Die Produktion von Biosprit verschärft die Lage auf dem Weltmarkt für Lebensmittel - darin waren sich am 22. April bei der Debatte im Europaparlament Redner fast aller Fraktionen einig. Die Hauptursache sehen sie allerdings darin, dass in den Schwellen- und Entwicklungsländern das Prinzip der Selbstversorgung jahrelang zugunsten einer Produktion für den Weltmarkt vernachlässigt worden sei.
Joseph Daul, der Vorsitzende der konservativen Fraktion, sagte bei der Debatte im EP: "Biokraftstoffe machen nur zwei Prozent der gegenwärtigen Agrarproduktion in Europa aus. Sie sind nicht verantwortlich für die Knappheit. Wir müssen der Nahrungsmittelproduktion einen größeren Stellenwert einräumen." Spekulanten, die Nahrungsmittel horteten, um den Preis in die Höhe zu treiben, spielten mit dem Leben der Armen.

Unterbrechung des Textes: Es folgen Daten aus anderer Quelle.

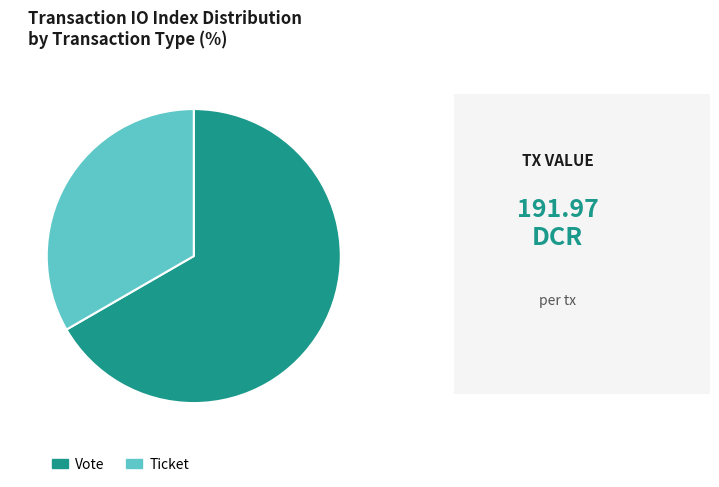

Between Ticket and Vote, which is larger?

Vote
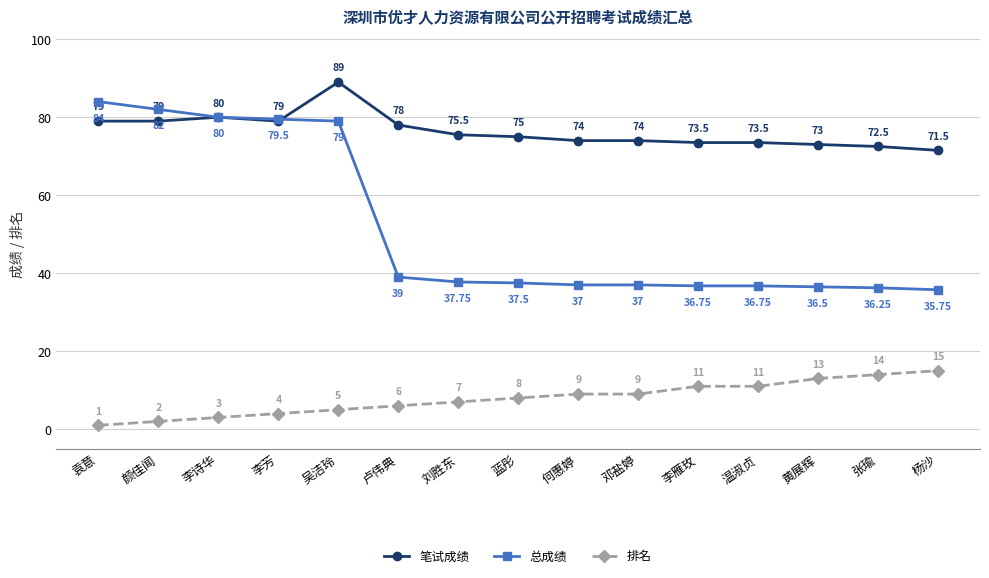

What is the sum of all 排名 values?

118.0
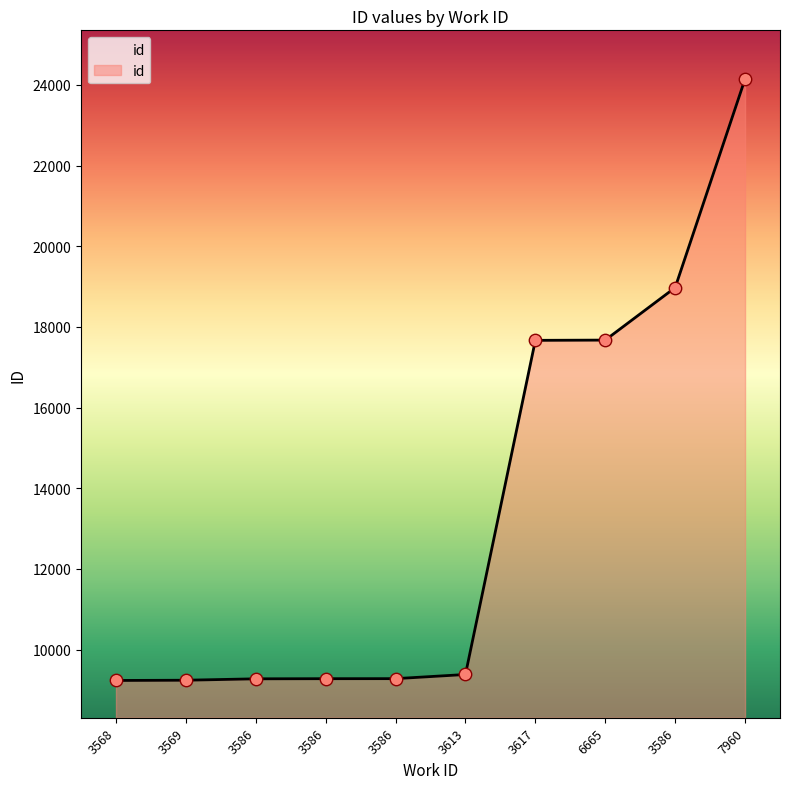

What is the change in value from 3586 to 6665?

+8392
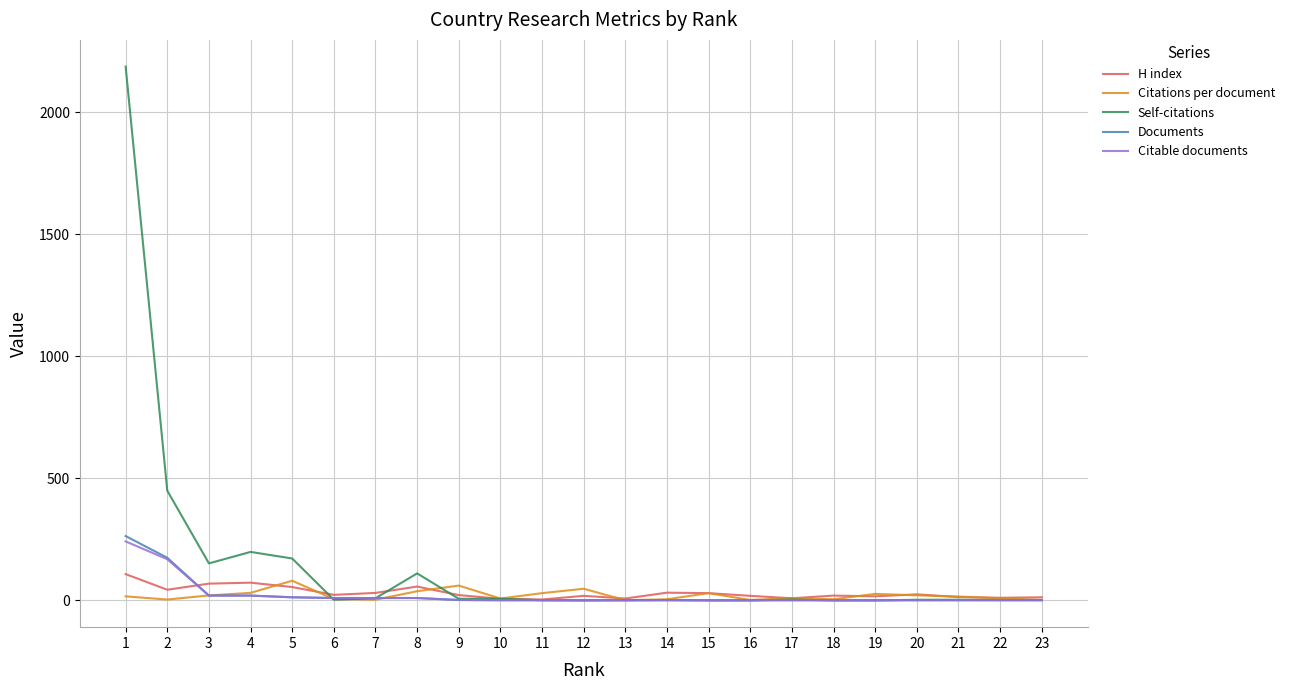

At how many categories does at least one series exceed 328?

2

Martin Schulz, Vorsitzender der sozialistischen Fraktion, assistierte Daul mit einem griffigen Bild: "Der Casino-Kapitalismus hat an den Tischen der Armen Platz genommen", donnerte er. "Wir können nicht zulassen, dass ein aus den Fugen geratenes Finanzsystem dazu beiträgt, dass der Hunger in der Welt steigt." Große Anlagenfonds, "die jeden Tag hunderte Milliarden um die Welt schieben", hätten sich des Nahrungsmittelsektors bemächtigt. Dieser Punkt werde in der Debatte oft vernachlässigt.Die Liberalen sehen in den EU-Agrarsubventionen, die verzerrte Marktbedingungen schafften, die Quelle allen Übels. "Statt den Biotreibstoff zum Sündenbock zu machen, müssen wir endlich mit der Subventionspolitik Schluss machen. Nur eine faire Zusammenarbeit auf globaler Ebene kann die Marktanreize schaffen, um das Problem in den Griff zu bekommen", glaubt der liberale Abgeordnete Graham Watson. Der grüne Abgeordnete Claude Turmes hingegen hält das von der EU vorgegebene Ziel, dem Kraftstoff bis 2020 mindestens zehn Prozent Biodiesel beizumischen, für das falsche Signal. "Damit sagen wir Millionen junger Chinesen und Inder: Ihr könnt riesige Schlitten fahren und sie hinterher mit Biotreibstoff füllen." Der EU sei es nur darum gegangen, den Automobilherstellern die Umstellung auf spritsparende Modelle zu ersparen. Sein Kollege Friedrich-Wilhelm Graefe zu Baringdorf forderte hingegen eine "ganzheitliche Energiepolitik."